Overview
This vignette demonstrates how to compare estimates from a validation run (using a subset of data) against estimates from a full data run. This is useful for assessing how well the model performs when some data is held out.
Data
The package includes example eta estimates from both a full data run and a validation run:
head(eta_example)
#> # A tibble: 6 × 6
#> iso year eta draw cluster subcluster
#> <chr> <int> <dbl> <int> <chr> <chr>
#> 1 AFG 2023 0.335 1 North Africa and Middle East North Africa and Middle …
#> 2 AFG 2023 0.306 2 North Africa and Middle East North Africa and Middle …
#> 3 AFG 2023 0.339 3 North Africa and Middle East North Africa and Middle …
#> 4 AFG 2023 0.324 4 North Africa and Middle East North Africa and Middle …
#> 5 AFG 2023 0.290 5 North Africa and Middle East North Africa and Middle …
#> 6 AFG 2023 0.304 6 North Africa and Middle East North Africa and Middle …
head(eta_val_example)
#> # A tibble: 6 × 6
#> iso year eta draw cluster subcluster
#> <chr> <int> <dbl> <int> <chr> <chr>
#> 1 AFG 2023 0.188 1 North Africa and Middle East North Africa and Middle …
#> 2 AFG 2023 0.535 2 North Africa and Middle East North Africa and Middle …
#> 3 AFG 2023 0.293 3 North Africa and Middle East North Africa and Middle …
#> 4 AFG 2023 0.320 4 North Africa and Middle East North Africa and Middle …
#> 5 AFG 2023 0.174 5 North Africa and Middle East North Africa and Middle …
#> 6 AFG 2023 0.334 6 North Africa and Middle East North Africa and Middle …Summary Statistics
Use summarize_eta_all() to compute error metrics and
coverage statistics:
val_summary <- summarize_eta_all(
res_val = eta_val_example,
res_all = eta_example,
year_select = 2023
)
knitr::kable(val_summary, digits = 3)| ncountries | ME | MAE | MeanE | MeanAE | Coverage | Prop_above_CI | Prop_below_CI |
|---|---|---|---|---|---|---|---|
| 47 | -0.006 | 0.033 | -0.005 | 0.048 | 0.924 | 0.029 | 0.047 |
Interpretation
- ME (Median Error): Median of (full data estimate - validation estimate)
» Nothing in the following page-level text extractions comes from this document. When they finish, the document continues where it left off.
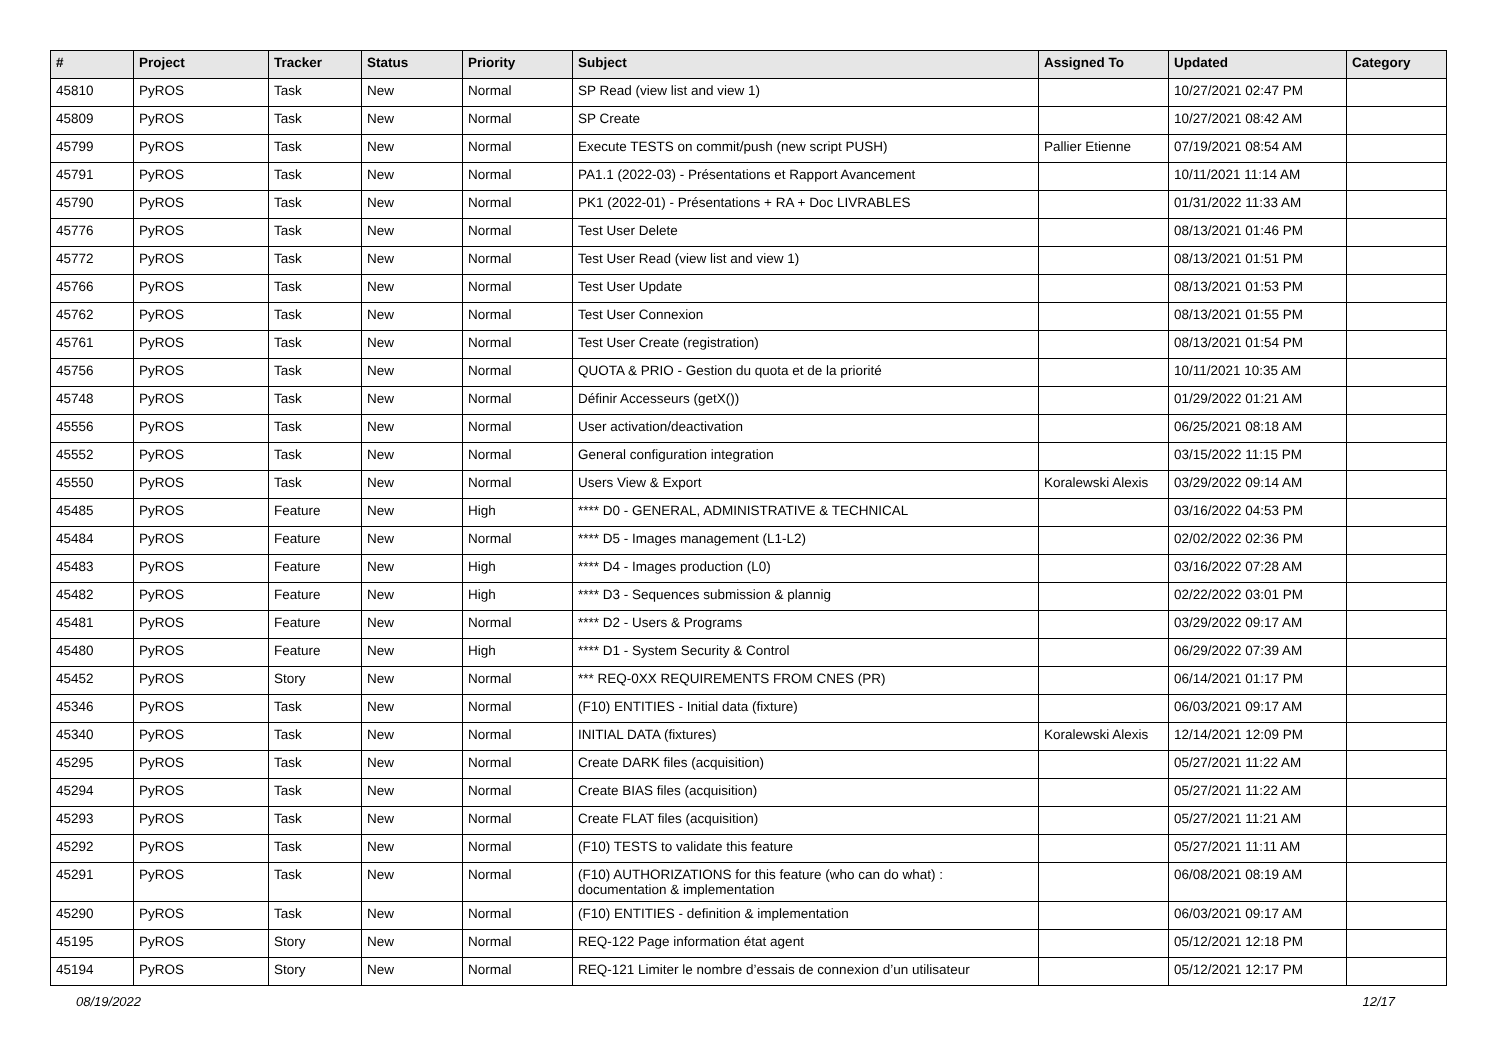| # | Project | Tracker | Status | Priority | Subject | Assigned To | Updated | Category |
| --- | --- | --- | --- | --- | --- | --- | --- | --- |
| 45810 | PyROS | Task | New | Normal | SP Read (view list and view 1) | | 10/27/2021 02:47 PM | |
| 45809 | PyROS | Task | New | Normal | SP Create | | 10/27/2021 08:42 AM | |
| 45799 | PyROS | Task | New | Normal | Execute TESTS on commit/push (new script PUSH) | Pallier Etienne | 07/19/2021 08:54 AM | |
| 45791 | PyROS | Task | New | Normal | PA1.1 (2022-03) - Présentations et Rapport Avancement | | 10/11/2021 11:14 AM | |
| 45790 | PyROS | Task | New | Normal | PK1 (2022-01) - Présentations + RA + Doc LIVRABLES | | 01/31/2022 11:33 AM | |
| 45776 | PyROS | Task | New | Normal | Test User Delete | | 08/13/2021 01:46 PM | |
| 45772 | PyROS | Task | New | Normal | Test User Read (view list and view 1) | | 08/13/2021 01:51 PM | |
| 45766 | PyROS | Task | New | Normal | Test User Update | | 08/13/2021 01:53 PM | |
| 45762 | PyROS | Task | New | Normal | Test User Connexion | | 08/13/2021 01:55 PM | |
| 45761 | PyROS | Task | New | Normal | Test User Create (registration) | | 08/13/2021 01:54 PM | |
| 45756 | PyROS | Task | New | Normal | QUOTA & PRIO - Gestion du quota et de la priorité | | 10/11/2021 10:35 AM | |
| 45748 | PyROS | Task | New | Normal | Définir Accesseurs (getX()) | | 01/29/2022 01:21 AM | |
| 45556 | PyROS | Task | New | Normal | User activation/deactivation | | 06/25/2021 08:18 AM | |
| 45552 | PyROS | Task | New | Normal | General configuration integration | | 03/15/2022 11:15 PM | |
| 45550 | PyROS | Task | New | Normal | Users View & Export | Koralewski Alexis | 03/29/2022 09:14 AM | |
| 45485 | PyROS | Feature | New | High | **** D0 - GENERAL, ADMINISTRATIVE & TECHNICAL | | 03/16/2022 04:53 PM | |
| 45484 | PyROS | Feature | New | Normal | **** D5 - Images management (L1-L2) | | 02/02/2022 02:36 PM | |
| 45483 | PyROS | Feature | New | High | **** D4 - Images production (L0) | | 03/16/2022 07:28 AM | |
| 45482 | PyROS | Feature | New | High | **** D3 - Sequences submission & plannig | | 02/22/2022 03:01 PM | |
| 45481 | PyROS | Feature | New | Normal | **** D2 - Users & Programs | | 03/29/2022 09:17 AM | |
| 45480 | PyROS | Feature | New | High | **** D1 - System Security & Control | | 06/29/2022 07:39 AM | |
| 45452 | PyROS | Story | New | Normal | *** REQ-0XX REQUIREMENTS FROM CNES (PR) | | 06/14/2021 01:17 PM | |
| 45346 | PyROS | Task | New | Normal | (F10) ENTITIES - Initial data (fixture) | | 06/03/2021 09:17 AM | |
| 45340 | PyROS | Task | New | Normal | INITIAL DATA (fixtures) | Koralewski Alexis | 12/14/2021 12:09 PM | |
| 45295 | PyROS | Task | New | Normal | Create DARK files (acquisition) | | 05/27/2021 11:22 AM | |
| 45294 | PyROS | Task | New | Normal | Create BIAS files (acquisition) | | 05/27/2021 11:22 AM | |
| 45293 | PyROS | Task | New | Normal | Create FLAT files (acquisition) | | 05/27/2021 11:21 AM | |
| 45292 | PyROS | Task | New | Normal | (F10) TESTS to validate this feature | | 05/27/2021 11:11 AM | |
| 45291 | PyROS | Task | New | Normal | (F10) AUTHORIZATIONS for this feature (who can do what) : documentation & implementation | | 06/08/2021 08:19 AM | |
| 45290 | PyROS | Task | New | Normal | (F10) ENTITIES - definition & implementation | | 06/03/2021 09:17 AM | |
| 45195 | PyROS | Story | New | Normal | REQ-122 Page information état agent | | 05/12/2021 12:18 PM | |
| 45194 | PyROS | Story | New | Normal | REQ-121 Limiter le nombre d’essais de connexion d’un utilisateur | | 05/12/2021 12:17 PM | |
08/19/2022 12/17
- MAE (Median Absolute Error): Median of absolute errors
- MeanE / MeanAE: Mean versions of the above
- Coverage: Proportion of full data draws that fall within the validation 95% CI
- Prop_above_CI / Prop_below_CI: Proportion of full data draws above/below the validation CI
Good validation performance is indicated by:
Error metrics close to zero
Coverage at or above 0.95 (the nominal level)
Regional Comparison
You can subset the data to compare validation performance across regions:
# Sub-Saharan Africa only
val_summary_ssa <- summarize_eta_all(
res_val = eta_val_example %>% filter(cluster == "Sub-Saharan Africa"),
res_all = eta_example %>% filter(cluster == "Sub-Saharan Africa"),
year_select = 2023
)
knitr::kable(val_summary_ssa, digits = 3, caption = "Sub-Saharan Africa")| ncountries | ME | MAE | MeanE | MeanAE | Coverage | Prop_above_CI | Prop_below_CI |
|---|---|---|---|---|---|---|---|
| 25 | -0.001 | 0.042 | 0.003 | 0.063 | 0.913 | 0.046 | 0.041 |
# Other regions
val_summary_other <- summarize_eta_all(
res_val = eta_val_example %>% filter(cluster != "Sub-Saharan Africa"),
res_all = eta_example %>% filter(cluster != "Sub-Saharan Africa"),
year_select = 2023
)
knitr::kable(val_summary_other, digits = 3, caption = "Other regions")| ncountries | ME | MAE | MeanE | MeanAE | Coverage | Prop_above_CI | Prop_below_CI |
|---|---|---|---|---|---|---|---|
| 22 | -0.013 | 0.019 | -0.014 | 0.03 | 0.937 | 0.01 | 0.053 |
Visualizing Errors
We can create a boxplot to visualize the distribution of errors by region:
year_select <- 2023
# Calculate errors per country
errors_df <- eta_val_example %>%
filter(year == year_select) %>%
group_by(iso) %>%
summarise(
median_val = median(eta),
cluster = first(cluster),
.groups = "drop"
) %>%
left_join(
eta_example %>%
filter(year == year_select) %>%
group_by(iso) %>%
summarise(median_all = median(eta), .groups = "drop"),
by = "iso"
) %>%
mutate(
error = median_all - median_val,
region = ifelse(cluster == "Sub-Saharan Africa", "Sub-Saharan Africa", "Other")
)
head(errors_df)
#> # A tibble: 6 × 6
#> iso median_val cluster median_all error region
#> <chr> <dbl> <chr> <dbl> <dbl> <chr>
#> 1 AFG 0.270 North Africa and Middle East 0.327 0.0569 Other
#> 2 ARG 0.934 LAC 0.918 -0.0159 Other
#> 3 BEN 0.542 Sub-Saharan Africa 0.541 -0.00105 Sub-S…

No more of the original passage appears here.